This is a story of implementing things I knew I should be doing, but didn’t QUITE realize the significance. Last year I did a talk at WordCamp Grand Rapids on caching. Things I talk about in this post will be based heavily on that.
I share a server with my friend Steve, and we sell shared hosting on it. It’s a VM from Agathon, and over the years we’ve boosted RAM and CPU as we’ve grown, but recently we had a very large spike in system resources, and started looking at other ways to tone it down a little.
A long term issue we’ve struggled with is attacks on wp-login.php. They hammer on it, on many of our sites at once, and it sucks up enormous amounts of resources. That makes our server slow, and thus our sites slow. We put some things in place to stop that on the sites that were getting attacked, but never made a concerted effort to enforce it on every site.

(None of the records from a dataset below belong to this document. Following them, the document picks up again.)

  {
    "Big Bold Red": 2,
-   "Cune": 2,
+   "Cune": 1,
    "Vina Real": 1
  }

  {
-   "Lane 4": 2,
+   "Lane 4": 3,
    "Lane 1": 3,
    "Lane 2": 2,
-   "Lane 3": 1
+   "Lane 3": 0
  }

To be clear, Site A is being slow because Site B was being attacked. No amount of awesome on Site A is going to help it as long as Site B is killing it.
We also had WP Super Cache on some sites, but not all.

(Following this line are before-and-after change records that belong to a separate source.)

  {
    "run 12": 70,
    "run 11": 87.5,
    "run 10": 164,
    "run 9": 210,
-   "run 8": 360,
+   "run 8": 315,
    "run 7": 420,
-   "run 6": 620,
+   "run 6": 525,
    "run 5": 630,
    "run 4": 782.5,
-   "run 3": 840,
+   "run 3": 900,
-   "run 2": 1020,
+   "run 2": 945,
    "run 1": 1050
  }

We also had nginx working as a reverse proxy, but the config was quite old, and we were really only serving CSS and some images with it.
With the above setup, starting last week we were regularly running out of 5G of RAM, AND 1G of swap. Additionally, load average was running at about 10 when quiet, 40 or 50 when busy. We have 3 cores on the CPU. As you can imagine this was completely unacceptable, and people were letting us know that.
We did four things to fix this.
- Install the plugin “Rename wp-login.php”. This is a very simple plugin that allows you to move your login to another location, whatever you’d like. I put this on every site on my server and then alerted the clients to the new security measures on their site. It works great, but the Error page it leaves behind still spins up PHP, which leads me to step 2.
- Have Apache return 403 on wp-login.php. This is pretty key, because Apache’s 403 page never spins up php, and uses FAR fewer resources. Here’s what goes in .htaccess:
#Rename wp-login.php via plugin by that same name <Files wp-login.php> deny from all </Files>
- Install WP Super Cache on ALL sites. In offering shared hosting I pretty much left it up to the site owners to install whatever plugins they wanted to make their site faster. If they want their site faster they’ll install a caching plugin, right? The problem with this is that Site A slowing down Site B issue. As a result I enforced installing WP Super Cache on sites on my server. I have WordPress accounts on all of them, and I simply installed it everywhere. It was in many places already, so I simply alerted my clients that I was installing a plugin to make their site faster.
- Make nginx serve static files properly. The sites are served by Apache, and we had nginx on there serving some files. We changed nginx to serve all static html files, which notably are created by WP Super Cache. nginx really shines most when serving static files, so this is a big deal. NOTE: this is the only part I didn’t do myself. I had Agathon do it.
After making these changes, our average load is less than 0.5, and we regularly have more than 1G free of RAM. That’s really a huge difference. We were considering moving to a new server, or splitting the sites in half and leaving half on the old server and all kinds of things. Now we’re solid until something changes (like more sites).